95th ESA Annual Meeting (August 1 -- 6, 2010)

COS 104-4 - Are forest and savanna alternative states in sub-Saharan Africa?

Thursday, August 5, 2010: 2:30 PM
320, David L Lawrence Convention Center
A. Carla Staver1, Sally Archibald2 and Simon A. Levin1, (1)Ecology and Evolutionary Biology, Princeton University, Princeton, NJ, (2)Natural Resources and Environment, CSIR, Pretoria, South Africa
Background/Question/Methods

Savannas are known as ecosystems with tree cover below their climate-defined equilibria.  However, a predictive framework for understanding constraints on tree cover with respect to climate is lacking.
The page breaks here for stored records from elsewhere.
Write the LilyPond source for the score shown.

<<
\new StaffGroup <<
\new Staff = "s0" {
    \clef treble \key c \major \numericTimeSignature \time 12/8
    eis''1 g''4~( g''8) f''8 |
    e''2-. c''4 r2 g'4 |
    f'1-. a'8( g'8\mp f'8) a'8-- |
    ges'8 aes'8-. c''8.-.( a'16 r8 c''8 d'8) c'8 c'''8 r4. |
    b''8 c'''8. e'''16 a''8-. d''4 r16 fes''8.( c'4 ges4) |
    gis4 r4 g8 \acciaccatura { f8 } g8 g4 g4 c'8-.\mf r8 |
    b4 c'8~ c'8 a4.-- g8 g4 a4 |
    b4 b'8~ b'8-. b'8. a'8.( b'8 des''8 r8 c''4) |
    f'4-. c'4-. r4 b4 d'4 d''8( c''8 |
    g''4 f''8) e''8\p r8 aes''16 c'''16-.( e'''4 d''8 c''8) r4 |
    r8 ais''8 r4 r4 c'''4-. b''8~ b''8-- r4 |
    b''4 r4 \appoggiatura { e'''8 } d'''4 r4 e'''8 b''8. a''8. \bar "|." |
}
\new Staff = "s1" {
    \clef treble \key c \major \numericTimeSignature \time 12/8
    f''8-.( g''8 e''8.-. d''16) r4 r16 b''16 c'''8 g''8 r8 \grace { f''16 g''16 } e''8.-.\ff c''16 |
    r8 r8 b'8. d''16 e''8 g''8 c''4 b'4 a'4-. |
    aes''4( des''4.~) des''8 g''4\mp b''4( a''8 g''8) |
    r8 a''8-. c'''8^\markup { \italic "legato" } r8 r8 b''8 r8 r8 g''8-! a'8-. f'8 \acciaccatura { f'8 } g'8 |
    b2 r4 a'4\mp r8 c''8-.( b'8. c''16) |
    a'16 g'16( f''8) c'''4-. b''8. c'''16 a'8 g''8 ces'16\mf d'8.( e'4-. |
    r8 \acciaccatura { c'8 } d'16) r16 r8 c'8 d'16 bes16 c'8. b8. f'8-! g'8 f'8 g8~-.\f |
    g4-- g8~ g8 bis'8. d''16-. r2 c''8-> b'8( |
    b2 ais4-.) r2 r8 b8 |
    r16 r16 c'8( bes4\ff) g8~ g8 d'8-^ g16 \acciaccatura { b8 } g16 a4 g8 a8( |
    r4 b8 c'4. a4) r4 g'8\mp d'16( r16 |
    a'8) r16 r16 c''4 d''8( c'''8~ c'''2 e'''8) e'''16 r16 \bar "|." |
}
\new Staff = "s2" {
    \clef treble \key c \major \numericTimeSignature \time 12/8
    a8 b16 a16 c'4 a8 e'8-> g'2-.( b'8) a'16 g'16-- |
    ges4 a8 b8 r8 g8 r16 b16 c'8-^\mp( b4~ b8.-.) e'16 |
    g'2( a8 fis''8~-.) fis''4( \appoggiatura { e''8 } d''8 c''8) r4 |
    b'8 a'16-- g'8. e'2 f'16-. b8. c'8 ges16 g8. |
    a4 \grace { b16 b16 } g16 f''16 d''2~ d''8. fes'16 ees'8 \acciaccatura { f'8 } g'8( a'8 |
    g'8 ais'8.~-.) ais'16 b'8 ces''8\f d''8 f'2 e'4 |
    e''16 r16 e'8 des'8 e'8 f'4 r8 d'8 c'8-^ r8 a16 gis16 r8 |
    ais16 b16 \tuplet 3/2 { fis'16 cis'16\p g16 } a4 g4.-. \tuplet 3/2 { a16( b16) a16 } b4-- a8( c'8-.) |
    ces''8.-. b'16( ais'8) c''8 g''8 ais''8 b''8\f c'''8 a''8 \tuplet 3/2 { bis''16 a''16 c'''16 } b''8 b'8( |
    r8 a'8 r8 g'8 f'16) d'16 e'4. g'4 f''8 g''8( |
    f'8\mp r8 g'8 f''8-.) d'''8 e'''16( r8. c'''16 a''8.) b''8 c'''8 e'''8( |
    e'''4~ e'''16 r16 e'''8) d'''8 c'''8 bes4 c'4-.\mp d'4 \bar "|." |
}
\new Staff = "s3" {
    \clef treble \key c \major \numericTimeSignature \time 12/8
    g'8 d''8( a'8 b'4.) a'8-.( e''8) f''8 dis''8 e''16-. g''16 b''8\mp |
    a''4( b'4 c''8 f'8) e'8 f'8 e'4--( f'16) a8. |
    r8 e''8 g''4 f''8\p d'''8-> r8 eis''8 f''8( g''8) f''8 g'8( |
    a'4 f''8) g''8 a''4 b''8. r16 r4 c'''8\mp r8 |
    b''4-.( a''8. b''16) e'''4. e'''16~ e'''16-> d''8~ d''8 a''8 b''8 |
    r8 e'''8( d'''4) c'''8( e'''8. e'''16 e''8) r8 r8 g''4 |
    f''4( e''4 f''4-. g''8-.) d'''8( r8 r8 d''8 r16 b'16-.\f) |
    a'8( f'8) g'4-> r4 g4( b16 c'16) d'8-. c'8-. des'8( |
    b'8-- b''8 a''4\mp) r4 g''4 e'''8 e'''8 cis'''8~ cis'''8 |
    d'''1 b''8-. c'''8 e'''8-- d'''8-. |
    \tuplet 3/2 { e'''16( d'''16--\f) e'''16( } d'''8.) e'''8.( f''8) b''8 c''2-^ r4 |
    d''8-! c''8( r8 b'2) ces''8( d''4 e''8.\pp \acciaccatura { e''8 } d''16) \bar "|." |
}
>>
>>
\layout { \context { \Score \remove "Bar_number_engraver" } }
We present a spatially extensive analysis of tree cover, rainfall, and fire, demonstrating that savanna and forest may be alternative states with respect to rainfall in Africa, with implications for understanding savanna distributions.

Results/Conclusions

Tree cover does not increase continuously with rainfall, but rather is constrained to low (<50%, “savanna”) or high tree cover  (>75%, “forest”).  Intermediate tree cover rarely occurs.  The pattern is evident especially in areas with rainfall between 1000mm and 2000mm, where fire—which prevents trees from establishing—differentiates high and low tree cover. This pattern suggests that complex interactions between climate and disturbance produce emergent alternative states in tree cover. Integrating these types of alternative stable state dynamics into models of biome distributions may have major impacts on our ability to predict changes in biome distributions and in carbon storage under climate and global change scenarios.